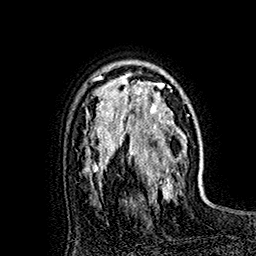
Breast MRI (dynamic contrast-enhanced), one axial slice. Slice 114 of 160 in the series (ordered by position). Cropped to one breast. Dynamic contrast-enhanced series, time point 2 of 7 at this slice position (early post-contrast). 1.5 T. TE 2.8 ms, TR 5.4 ms. 1 mm slice thickness. 256 × 256 image matrix, field of view 180 × 180 mm. Female patient.
Outlined on this slice (semi-automatically segmented with operator editing):
- enhancing-tissue mask used for the functional tumour volume (all voxels passing the contrast-enhancement thresholds inside the analysis volume; usually the tumour): bounding box [x1, y1, x2, y2] px = [118, 73, 180, 193]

- - -

→ PROBLEM TO SOLVE:
Go through the material line by line and state how many lines hold "contrast", with no other words.

→ RESULT OF THIS EXERCISE:
2